An Amazonian milestone 16 years in the making

President Lula’s establishment of two new Resex in Pará state caps years of collaboration between local communities, civil society and local, state and national governments

March 27, 2024

In Brazil’s Pará state, fishing is life. Ninety percent of Brazil’s fishers are small-scale fishers, with most living in the north and fishing along the mangroves of the Amazon coast.

This makes healthy mangroves, which anchor ecosystems and sustain fish populations and other marine life, essential to local livelihoods and food security, as well as the fight against climate change.

So, when Brazilian President Luiz Inácio Lula da Silva recently signed a declaration establishing 2 new Resex in Pará—about 200 km northeast of Belem where the UN’s international climate conference (COP30) will be held in 2025—it was both a lifeline to coastal communities in the region and the culmination of sixteen-years of fishing communities pushing the national, state, and local government to act.

The Resex, or extractive reserve designation, is a sustainable use designation by the national system of conservation law allowing for use by fishers, oyster gleaners and other local harvesters, while protecting vital ecosystems from deforestation and industrial development.

Video translation

Marina Silva, Brazilian Minister of Environment and Climate Change: First of all, thank you, Mr. President, for the priority you have given to the protection, restoration and sustainable use of our forests. In partnership with the State Government of Pará, efforts have been made to create two very important conservation units, the Filhos do Mangue Extractive Reserve and the Viriandeua Extractive Reserve.

Sonia Guajajara, Brazilian Minister of Indigenous People: It’s about environmental rights and guaranteeing human rights [00:00:30] for the inhabitants.

Marina Silva: What you’re saying is that we want to create more and more jobs, income and improve people’s lives through the sustainable use of forests.

Brazilian President Luiz Inácio Lula da Silva: As Brazil is hosting COP 30 and has a serious commitment to environmental preservation and decarbonization, we must start by preserving our forests and demarcating our indigenous lands and quilombolas. Either we do it, or we lose. We will win the cause of recovering the dignity of all the people in this country. Thank you all for your support.

## Material shown:
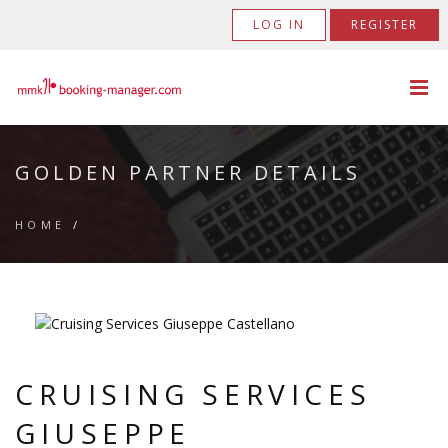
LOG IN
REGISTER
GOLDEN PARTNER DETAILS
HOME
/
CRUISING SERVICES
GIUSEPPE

--

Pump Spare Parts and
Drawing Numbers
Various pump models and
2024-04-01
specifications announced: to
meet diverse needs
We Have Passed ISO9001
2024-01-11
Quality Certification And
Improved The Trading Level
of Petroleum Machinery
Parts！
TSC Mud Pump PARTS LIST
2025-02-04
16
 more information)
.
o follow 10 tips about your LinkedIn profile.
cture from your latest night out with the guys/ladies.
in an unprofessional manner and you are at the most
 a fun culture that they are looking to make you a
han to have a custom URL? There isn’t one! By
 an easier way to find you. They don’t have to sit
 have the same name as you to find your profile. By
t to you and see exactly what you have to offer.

## Problem description:
Answer these questions from the text on the new Pará reserves:
(a) What percentage of Brazil's fishers are small-scale fishers?
(b) What are the names of the two extractive reserves Marina Silva mentions?
(c) About how far from Belem, and in which direction, are the new reserves?

## Exercise response:
(a) Ninety percent.
(b) The Filhos do Mangue Extractive Reserve and the Viriandeua Extractive Reserve.
(c) About 200 km northeast of Belem.